Despite my positive results with 30-year + invest, the 15-year mortgage is better for some situations:

Choose 15-year if:

  1. You lack investment discipline

    • If you won’t actually invest the payment difference consistently
    • If you’ll spend it on lifestyle inflation instead
    • Forced savings through mortgage paydown works better
  2. You’re risk-averse

    • Stock market volatility keeps you up at night
    • You prefer guaranteed interest savings over potential investment returns
    • Peace of mind from lower debt outweighs potential gains
  3. You’re close to retirement (10-15 years)
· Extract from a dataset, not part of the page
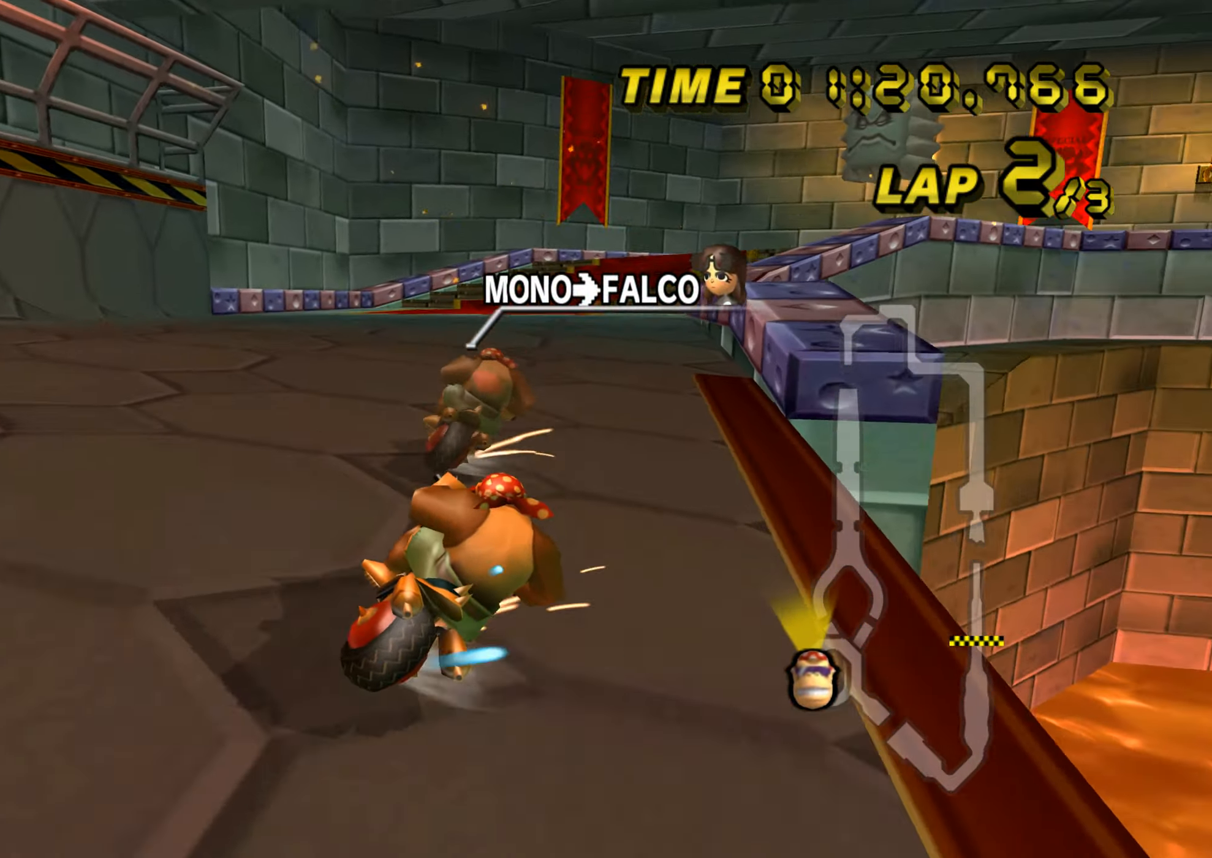
{"buttons": ["A", "R1"], "left_stick": "up-right", "events": [[350, "left_stick", "up-right"]]}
    • Want home paid off before retirement
    • Reduces fixed expenses in retirement
    • Less time to benefit from investment compounding
  4. Interest rates are very low

    • My 6.25% 15-year rate was relatively high
    • At 3-4% rates, investment advantage diminishes
    • Harder to beat 3% guaranteed return with post-tax investments
  5. You have pension/guaranteed income

    • Don’t need liquidity as much
    • Fixed income in retirement regardless
    • Paid-off home provides housing security

When 30-Year + Invest Wins (My Situation)
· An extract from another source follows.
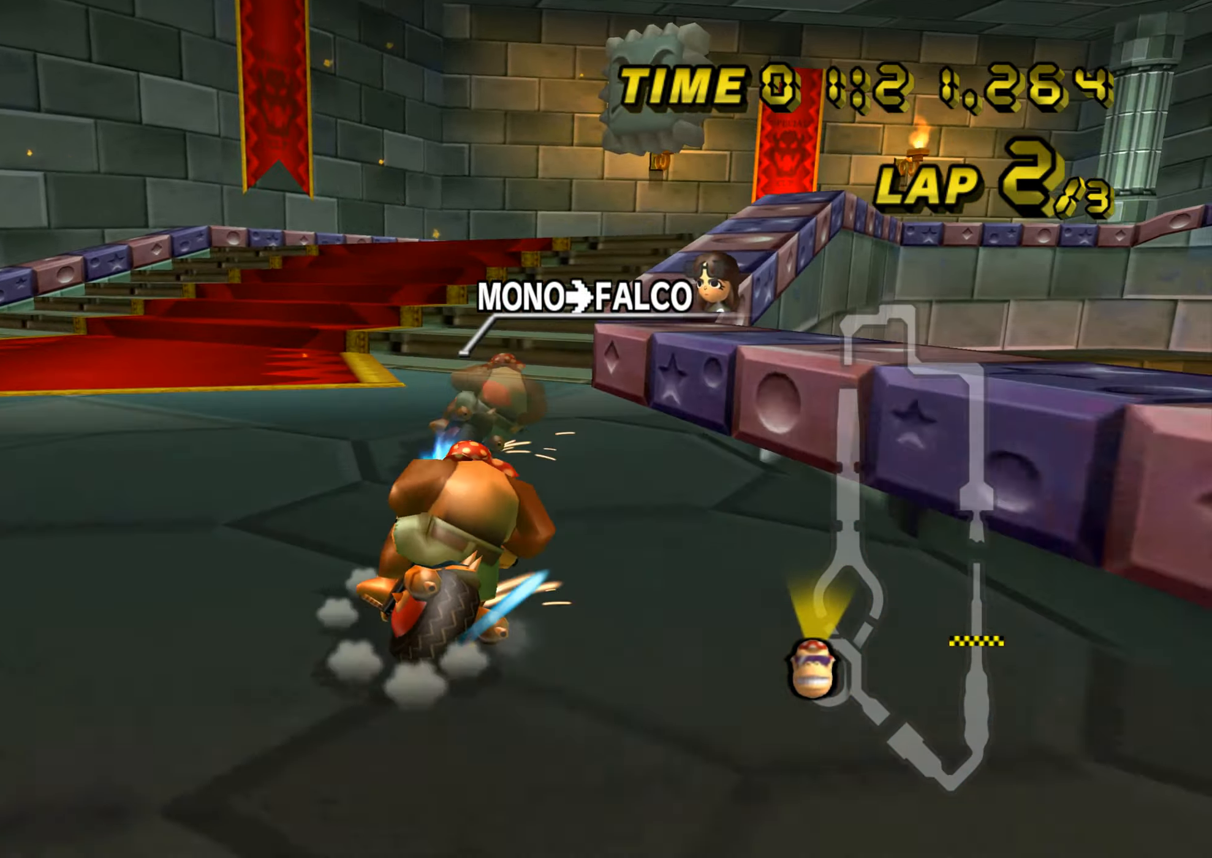
{"buttons": ["A", "R1"], "left_stick": "right", "events": [[66, "left_stick", "right"], [183, "R1", "up"], [200, "DPAD_UP", "down"], [217, "DPAD_UP", "up"], [233, "R1", "down"]]}
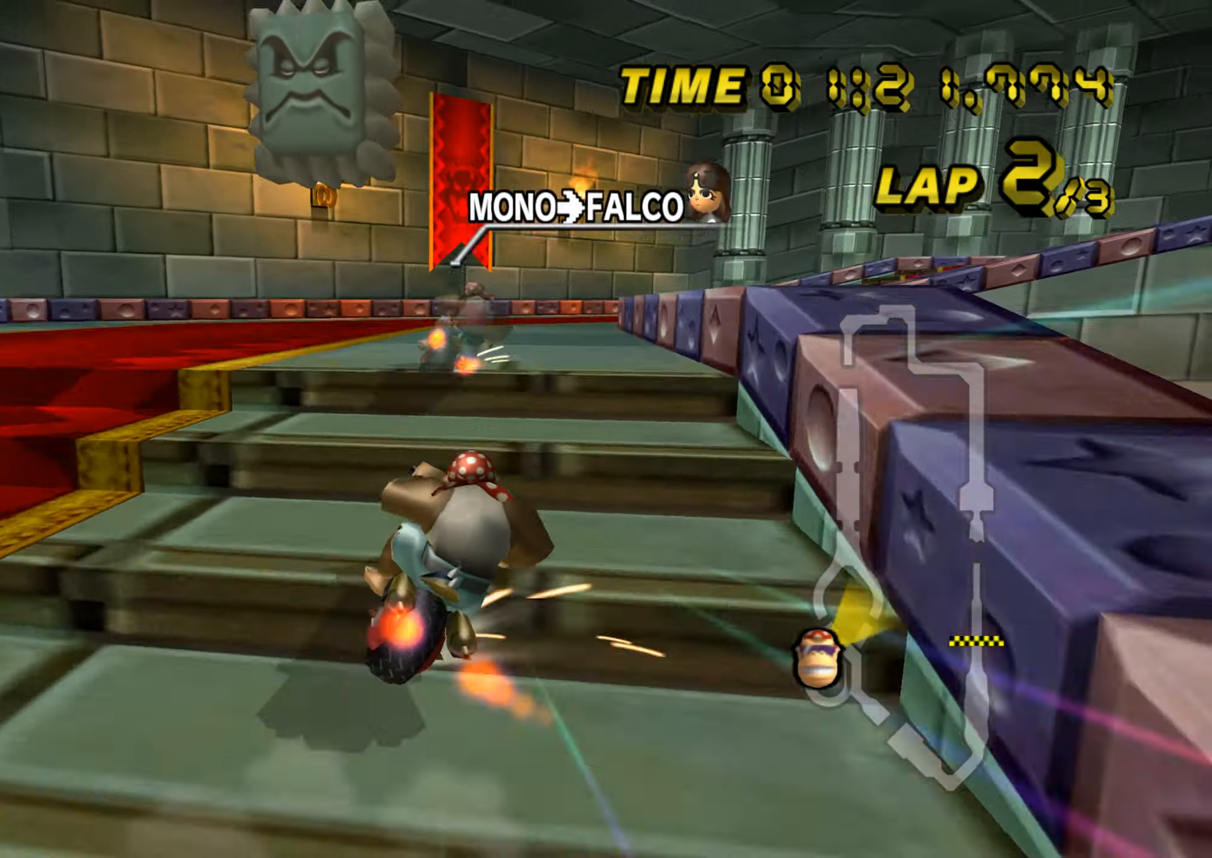
{"buttons": ["A", "R1"], "left_stick": "up-right", "events": [[84, "left_stick", "up-right"]]}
Choose 30-year + invest if:

  1. You have strong investment discipline

    • I automated $701/month transfers to brokerage
    • Treated it like a mortgage payment (non-negotiable)
    • Never touched it except true emergencies
  2. You’re young with long time horizon

    • I was 32 when I bought (33 years until 65 retirement)
    • Time to ride out market volatility
    • Compound growth advantage increases over time
  3. You value liquidity and flexibility

    • $58,400 portfolio accessible vs locked equity
    • Career changes, emergencies, opportunities
    • Financial cushion beyond emergency fund
  4. Interest rates are higher (6%+)

    • My 6.75% rate is high but investment returns exceed it historically
    • At 8-10% expected returns, margin is comfortable
    • Tax-advantaged accounts increase effective returns
  5. You understand market risk and can tolerate volatility

    • I weathered 2022’s -18% drop without panic selling
    • Continued investing through downturn (bought low)
    • Understood long-term historical returns
  6. You want optionality

    • Can always pay extra toward mortgage if desired
    • Can’t un-pay mortgage to free up cash
    • Flexibility has value

My Credit Score Impact (Bonus Consideration)

Using middle credit score tools, I tracked an interesting side effect:

Credit score tracking:

  • Start (15-year would have): High mortgage balance paid down quickly, excellent payment history
  • Start (30-year actual): Higher mortgage balance, slower paydown, more available credit

My 30-year mortgage actually helped my credit score by showing:

  • Large installment loan with perfect payment history
  • Lower credit utilization (mortgage debt divided by home value)
  • Long credit history building

Credit score comparison (theoretical):

  • 15-year path: 728 start → 745 after 5 years (paid down 19% of home value)
  • 30-year path: 728 start → 738 after 5 years (paid down 5% of home value)

The 15-year would have built credit slightly faster due to more paid principal showing responsible debt management. But the difference was minimal (7 points) and my 738 score still qualified for best rates on everything.

The Bottom Line: 30-Year + Invest Worked for Me

After 5 years, choosing the 30-year mortgage and investing the $780/month payment difference has created:

  • $11,200 more total wealth ($180,600 vs $169,400)
  • $58,400 in liquid investments (vs $0 with 15-year)
  • Financial flexibility that saved me during job loss and emergencies
  • Optionality to pay off mortgage early if I choose using portfolio

Even with below-average investment returns (6.77% actual vs 10% historical average), the strategy outperformed the 15-year paydown approach.

The key was discipline—I automated the $701/month investment and treated it like a required payment. Without that discipline, I would have spent the difference and the 15-year forced savings would have been better.

Use mortgage term calculators at financial planning tools to model your specific situation, connect with advisors at Browse Lenders who can help you evaluate term options, and consider refinancing strategies if your situation changes over time.

The “right” answer depends on your discipline, time horizon, risk tolerance, and financial goals. For me, 30-year + invest was optimal.